The most effective tool at policy makers’ disposal may be a ‘controlled’ rise in inflation (I use inverted commas because, once the inflation genie is out of the bottle, there is always a risk that policy makers lose control) combined with artificially suppressed bond yields, in effect setting the stage for negative real yields for a sustained period of time. Japan has already moved its inflation target to 2%. It won’t be long before the first central bank drops its inflation target altogether – if not explicitly then implicitly – and begins to prioritise growth over inflation.
Negative real rates (low funding costs on existing debt combined with modestly higher inflation) will do the job over time, as long as investors are cognisant of the fact that ‘over time’ means many years. There are no easy solutions.
Recapitalising the banks
The added advantage of this strategy is that the banking system will be able to recapitalise itself without the use of tax payers’ money. Well, not entirely correct. There is no explicit use of tax payers’ money in this model; however, zero rate interest policy is enormously damaging to all those people who rely on their savings to take them through retirement, but that is a story for another day.
The recapitalisation of the banking sector has been made possible through an undertaking that central banks will keep policy rates low for an extended period of time. This permits banks to engage in a virtually risk-free carry trade by borrowing at the short end of the curve and investing at the long end – levered up many times.
No appetite for ‘nuclear’ options
So, in summary, expect various measures of economic stimulus, expect the bond market to be manipulated through regular interventions and expect inflation to drift higher. I believe that will be the core ingredients of economic policy for years to come. It is a high risk strategy. Not only may the inflation genie be let out; it is also a strategy that encourages reckless investor behaviour and thus repeated asset price bubbles, but what are the alternatives? The Austrian school of economics advocates wholesale bank closures and other ‘nuclear’ solutions, but I see no political appetite for such drastic methods.

Recorded data
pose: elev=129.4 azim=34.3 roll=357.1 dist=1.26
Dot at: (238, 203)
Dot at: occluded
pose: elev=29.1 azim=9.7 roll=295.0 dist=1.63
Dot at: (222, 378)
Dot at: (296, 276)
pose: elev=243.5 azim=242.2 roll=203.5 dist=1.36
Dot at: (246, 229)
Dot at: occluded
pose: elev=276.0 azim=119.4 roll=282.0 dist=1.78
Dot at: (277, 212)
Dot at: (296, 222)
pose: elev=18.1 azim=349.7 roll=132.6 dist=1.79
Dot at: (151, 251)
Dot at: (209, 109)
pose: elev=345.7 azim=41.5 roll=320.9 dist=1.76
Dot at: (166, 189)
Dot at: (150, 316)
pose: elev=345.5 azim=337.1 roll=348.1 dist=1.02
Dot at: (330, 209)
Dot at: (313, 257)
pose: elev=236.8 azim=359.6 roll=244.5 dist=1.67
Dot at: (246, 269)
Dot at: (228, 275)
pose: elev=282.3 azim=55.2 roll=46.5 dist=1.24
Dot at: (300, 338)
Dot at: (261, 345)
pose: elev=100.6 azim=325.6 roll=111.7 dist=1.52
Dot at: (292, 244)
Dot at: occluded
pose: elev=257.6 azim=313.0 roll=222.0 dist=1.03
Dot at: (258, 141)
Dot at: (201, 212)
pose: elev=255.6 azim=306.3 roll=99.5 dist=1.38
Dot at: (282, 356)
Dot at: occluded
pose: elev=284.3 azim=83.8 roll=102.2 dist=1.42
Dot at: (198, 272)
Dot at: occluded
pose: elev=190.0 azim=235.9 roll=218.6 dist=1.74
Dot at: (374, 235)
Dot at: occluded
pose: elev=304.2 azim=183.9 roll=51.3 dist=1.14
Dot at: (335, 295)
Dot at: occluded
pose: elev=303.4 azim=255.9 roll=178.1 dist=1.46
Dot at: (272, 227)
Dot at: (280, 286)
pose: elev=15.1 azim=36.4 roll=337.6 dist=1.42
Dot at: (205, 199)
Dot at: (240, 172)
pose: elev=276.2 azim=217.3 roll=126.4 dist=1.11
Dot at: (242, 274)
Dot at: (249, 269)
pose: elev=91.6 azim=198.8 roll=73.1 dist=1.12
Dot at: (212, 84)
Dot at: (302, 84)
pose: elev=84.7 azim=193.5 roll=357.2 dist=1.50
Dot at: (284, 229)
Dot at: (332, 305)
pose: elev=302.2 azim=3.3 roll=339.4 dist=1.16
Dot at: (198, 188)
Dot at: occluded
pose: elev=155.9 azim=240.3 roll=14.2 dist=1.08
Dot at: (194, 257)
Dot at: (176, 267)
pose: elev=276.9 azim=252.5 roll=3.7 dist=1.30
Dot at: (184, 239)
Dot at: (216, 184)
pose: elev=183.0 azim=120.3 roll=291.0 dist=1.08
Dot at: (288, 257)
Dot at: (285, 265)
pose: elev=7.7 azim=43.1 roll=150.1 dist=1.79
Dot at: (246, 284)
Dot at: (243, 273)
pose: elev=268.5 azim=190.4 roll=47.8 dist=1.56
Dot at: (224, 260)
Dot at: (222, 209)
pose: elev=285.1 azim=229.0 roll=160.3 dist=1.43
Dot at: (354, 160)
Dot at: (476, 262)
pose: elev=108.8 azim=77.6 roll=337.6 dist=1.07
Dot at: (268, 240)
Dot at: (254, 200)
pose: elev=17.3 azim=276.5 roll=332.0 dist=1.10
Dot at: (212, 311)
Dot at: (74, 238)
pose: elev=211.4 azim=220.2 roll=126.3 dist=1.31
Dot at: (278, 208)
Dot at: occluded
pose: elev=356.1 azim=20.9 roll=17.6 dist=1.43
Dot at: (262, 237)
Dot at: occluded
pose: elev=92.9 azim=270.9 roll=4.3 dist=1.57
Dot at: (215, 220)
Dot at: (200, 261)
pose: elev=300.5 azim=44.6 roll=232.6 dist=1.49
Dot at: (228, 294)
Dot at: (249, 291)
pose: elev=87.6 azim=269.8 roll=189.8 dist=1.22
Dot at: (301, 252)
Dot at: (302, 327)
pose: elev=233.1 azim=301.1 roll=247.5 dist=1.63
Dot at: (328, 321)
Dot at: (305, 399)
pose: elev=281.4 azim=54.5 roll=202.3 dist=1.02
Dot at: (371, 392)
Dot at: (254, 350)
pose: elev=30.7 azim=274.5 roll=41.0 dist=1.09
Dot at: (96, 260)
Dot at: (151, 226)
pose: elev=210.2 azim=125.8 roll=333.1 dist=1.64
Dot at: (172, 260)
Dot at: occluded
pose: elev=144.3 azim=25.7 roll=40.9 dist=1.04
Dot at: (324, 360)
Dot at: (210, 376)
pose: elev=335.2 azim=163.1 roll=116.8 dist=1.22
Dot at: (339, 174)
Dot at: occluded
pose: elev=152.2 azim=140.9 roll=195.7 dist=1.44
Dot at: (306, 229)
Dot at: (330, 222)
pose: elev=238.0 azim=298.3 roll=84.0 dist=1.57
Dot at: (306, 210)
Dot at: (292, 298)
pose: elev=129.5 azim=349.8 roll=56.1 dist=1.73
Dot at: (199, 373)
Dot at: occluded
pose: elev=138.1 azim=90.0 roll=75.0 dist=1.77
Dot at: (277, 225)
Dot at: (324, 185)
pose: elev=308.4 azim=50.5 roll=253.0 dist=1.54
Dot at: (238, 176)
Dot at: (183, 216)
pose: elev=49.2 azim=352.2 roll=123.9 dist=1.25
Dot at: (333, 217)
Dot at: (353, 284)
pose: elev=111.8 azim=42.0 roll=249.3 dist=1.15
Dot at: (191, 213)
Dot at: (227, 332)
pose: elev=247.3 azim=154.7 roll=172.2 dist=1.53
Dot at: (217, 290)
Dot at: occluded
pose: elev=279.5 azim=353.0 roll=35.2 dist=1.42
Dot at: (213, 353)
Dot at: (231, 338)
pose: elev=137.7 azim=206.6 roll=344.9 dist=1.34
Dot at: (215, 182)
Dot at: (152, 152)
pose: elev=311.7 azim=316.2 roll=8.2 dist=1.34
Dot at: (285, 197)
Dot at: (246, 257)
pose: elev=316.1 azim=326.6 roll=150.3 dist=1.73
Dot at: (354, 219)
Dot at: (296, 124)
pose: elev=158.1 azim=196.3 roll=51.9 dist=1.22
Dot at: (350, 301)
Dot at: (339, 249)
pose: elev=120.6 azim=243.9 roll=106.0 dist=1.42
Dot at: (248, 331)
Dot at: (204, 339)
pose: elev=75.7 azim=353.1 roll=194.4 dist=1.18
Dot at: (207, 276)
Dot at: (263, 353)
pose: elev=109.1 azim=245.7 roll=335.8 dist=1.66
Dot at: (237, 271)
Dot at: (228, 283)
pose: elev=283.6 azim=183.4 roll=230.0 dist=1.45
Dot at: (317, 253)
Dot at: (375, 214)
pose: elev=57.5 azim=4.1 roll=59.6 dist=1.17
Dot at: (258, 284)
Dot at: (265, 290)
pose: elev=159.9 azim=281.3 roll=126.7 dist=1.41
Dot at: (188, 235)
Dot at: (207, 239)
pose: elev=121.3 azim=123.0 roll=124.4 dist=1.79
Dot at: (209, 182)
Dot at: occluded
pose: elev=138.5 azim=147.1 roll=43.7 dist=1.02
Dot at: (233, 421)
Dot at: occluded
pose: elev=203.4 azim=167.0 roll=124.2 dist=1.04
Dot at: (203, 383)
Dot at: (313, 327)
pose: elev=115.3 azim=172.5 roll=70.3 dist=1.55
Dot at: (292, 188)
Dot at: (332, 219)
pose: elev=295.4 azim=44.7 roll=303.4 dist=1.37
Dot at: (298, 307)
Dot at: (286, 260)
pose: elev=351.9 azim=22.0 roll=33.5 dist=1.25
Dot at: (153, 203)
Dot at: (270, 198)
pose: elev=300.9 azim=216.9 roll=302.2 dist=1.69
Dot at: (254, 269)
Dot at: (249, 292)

WHAT IS BEING ASKED:
Reproduce word for word the part of the economic policy text starting at "Recapitalising the banks" and ending at "up many times.".

ANSWER FOR THIS EXERCISE:
Recapitalising the banks
The added advantage of this strategy is that the banking system will be able to recapitalise itself without the use of tax payers’ money. Well, not entirely correct. There is no explicit use of tax payers’ money in this model; however, zero rate interest policy is enormously damaging to all those people who rely on their savings to take them through retirement, but that is a story for another day.
The recapitalisation of the banking sector has been made possible through an undertaking that central banks will keep policy rates low for an extended period of time. This permits banks to engage in a virtually risk-free carry trade by borrowing at the short end of the curve and investing at the long end – levered up many times.